Required actions.
- a) In the Kepler passage, who was the one man who took a middle course, rejecting Kepler's wild speculations while immediately recognizing his genius?
- b) Write the next part of the Kepler passage, beginning after its final sentence.

Text shown.
Page 29 of The Sleepwalkers


  Those, however, who lived on the other side of the watershed, who believed in the ageless dream of an a priori deduction of the cosmic order, were enthusiastic and delighted. Most of all, of course, the endearing Maestlin, who wrote to the Tuebingen Senate:

  "The subject is new and has never before occurred to anybody. It is most ingenious and deserves in the highest degree to be made known to the world of learning. Who has ever dared before to think, and much less to try to expose and explain a priori and, so to speak, out of the hidden knowledge of the Creator, the number, order, magnitude and motion of the spheres? But Kepler has undertaken and successfully done just this... Henceforth [astronomers] shall be freed from the necessity of exploring the dimensions of the spheres a posteriori, that is by the method of observations (many of which are inexact and not to say doubtful) after the manner of Ptolemy and Copernicus, because now the dimensions have been established a priori... Whereby the computation of the movements will become much more successful..." 11

  In a similar vein enthused Limneus in Jena, who congratulated Kepler, all students of astronomy and the whole learned world that "at last the old and venerable [Platonic] method of philosophy had been resurrected". 12

  In a word, the book which contained the seeds of the new cosmology was welcomed by the "reactionaries" who did not see its implications, and rejected by the "moderns", who did not see them either. Only one man took a middle course and, while rejecting Kepler's wild speculations, immediately realized his genius: the most outstanding astronomer of the day, Tycho de Brahe.

  But Kepler had to wait for three years until he met Tycho, became his assistant, and started on his true lifework. During these three years (1597-99) he at last got down to a serious study of mathematics, of which he had still been shockingly ignorant when he wrote the Mysterium, and undertook a motley variety of scientific and pseudo-scientific researches. It was a kind of limbering up before the great contest.

Entries drawn from a collection.
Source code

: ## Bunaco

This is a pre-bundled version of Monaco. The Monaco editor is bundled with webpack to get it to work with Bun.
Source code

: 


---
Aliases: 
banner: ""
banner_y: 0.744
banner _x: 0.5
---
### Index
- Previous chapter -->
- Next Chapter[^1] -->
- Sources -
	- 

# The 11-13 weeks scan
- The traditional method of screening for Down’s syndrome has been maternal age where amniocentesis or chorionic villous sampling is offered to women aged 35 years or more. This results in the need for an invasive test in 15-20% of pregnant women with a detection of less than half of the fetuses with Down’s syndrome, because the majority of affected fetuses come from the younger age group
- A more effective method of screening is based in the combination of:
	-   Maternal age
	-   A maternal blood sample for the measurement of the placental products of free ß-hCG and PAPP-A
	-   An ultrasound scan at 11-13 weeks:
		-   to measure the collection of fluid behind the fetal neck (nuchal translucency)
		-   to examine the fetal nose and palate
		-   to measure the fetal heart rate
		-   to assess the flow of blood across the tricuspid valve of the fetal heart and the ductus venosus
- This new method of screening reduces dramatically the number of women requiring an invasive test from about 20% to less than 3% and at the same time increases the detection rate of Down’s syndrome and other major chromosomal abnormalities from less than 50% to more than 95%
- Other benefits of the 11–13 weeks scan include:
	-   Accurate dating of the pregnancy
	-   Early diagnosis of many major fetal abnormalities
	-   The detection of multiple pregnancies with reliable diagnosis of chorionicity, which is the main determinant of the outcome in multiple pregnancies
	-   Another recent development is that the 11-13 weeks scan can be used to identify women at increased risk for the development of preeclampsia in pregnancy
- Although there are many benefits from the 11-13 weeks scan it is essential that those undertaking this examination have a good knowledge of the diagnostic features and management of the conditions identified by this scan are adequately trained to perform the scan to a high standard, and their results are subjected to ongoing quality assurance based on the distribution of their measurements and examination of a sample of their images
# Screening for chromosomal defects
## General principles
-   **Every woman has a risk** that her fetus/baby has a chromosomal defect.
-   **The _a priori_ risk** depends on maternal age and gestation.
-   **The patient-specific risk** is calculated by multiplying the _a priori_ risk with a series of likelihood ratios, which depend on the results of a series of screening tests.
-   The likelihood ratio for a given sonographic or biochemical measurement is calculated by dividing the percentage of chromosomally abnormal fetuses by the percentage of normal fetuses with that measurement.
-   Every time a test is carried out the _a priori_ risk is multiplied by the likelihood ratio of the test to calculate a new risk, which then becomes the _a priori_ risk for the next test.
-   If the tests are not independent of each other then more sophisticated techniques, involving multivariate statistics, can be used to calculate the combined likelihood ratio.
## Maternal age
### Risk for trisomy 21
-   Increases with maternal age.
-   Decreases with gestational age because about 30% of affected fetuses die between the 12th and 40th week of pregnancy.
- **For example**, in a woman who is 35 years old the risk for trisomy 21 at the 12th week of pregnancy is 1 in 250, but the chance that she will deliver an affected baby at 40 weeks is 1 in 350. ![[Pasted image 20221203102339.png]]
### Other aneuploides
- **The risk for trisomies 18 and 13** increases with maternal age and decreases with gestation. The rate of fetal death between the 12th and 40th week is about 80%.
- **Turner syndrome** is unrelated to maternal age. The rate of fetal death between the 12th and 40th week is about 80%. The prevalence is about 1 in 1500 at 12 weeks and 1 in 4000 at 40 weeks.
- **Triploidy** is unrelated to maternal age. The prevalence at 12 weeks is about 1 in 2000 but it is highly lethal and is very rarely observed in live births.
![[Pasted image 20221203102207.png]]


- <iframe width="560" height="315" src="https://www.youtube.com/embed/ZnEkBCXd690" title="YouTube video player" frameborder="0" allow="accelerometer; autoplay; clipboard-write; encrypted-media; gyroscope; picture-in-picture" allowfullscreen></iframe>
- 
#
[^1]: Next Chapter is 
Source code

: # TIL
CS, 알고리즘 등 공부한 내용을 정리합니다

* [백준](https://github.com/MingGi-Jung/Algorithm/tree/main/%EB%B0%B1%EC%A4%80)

Your responses.
- a) Tycho de Brahe, the most outstanding astronomer of the day.

- b)
  The first task he set himself was to find direct confirmation of the earth's motion round the sun by proving the existence of stellar parallax, that is, a shift in the apparent position of the fixed stars according to the earth's position on its annual journey. He pestered, in vain, all his correspondents to help him with observations, and at last decided to take a peep for himself; but his "observatory" consisted of a self-made staff suspended on a rope from the ceiling: "it comes from a workshop like the huts of our forebears – hold your laughter, friends, who are admitted to this spectacle." 13 Even so, it would have been sufficiently precise to show the variation of half a degree, which Kepler expected, in the positions of the polar star as seen from extreme points of the earth's path. But there was no variation; the starry sky remained immutable, poker-faced. This meant either that the earth stood still, or that the size of the universe (that is, the radius of the sphere of fixed stars) was much larger than previously assumed. To be precise, its radius must be at least five hundred times the distance of the earth from the sun. This works out at 2,400 million miles, a trifle by our, but not a lot even by Kepler's, standards; only about five times more than he had expected. 14 However, assuming that even much better instruments failed to show a parallax, meaning that the stars are quite inconceivably distant, in the eyes of God the universe would still have a reasonable size, only man's physical stature would shrink. But this would not diminish his moral stature, "otherwise the crocodile or the elephant would be nearer to His heart than man, because they are larger. With the help of this and similar intellectual pills, we shall perhaps be able to digest this monstrous bite." 15 In fact, no pill has been discovered since to digest the lump of infinity.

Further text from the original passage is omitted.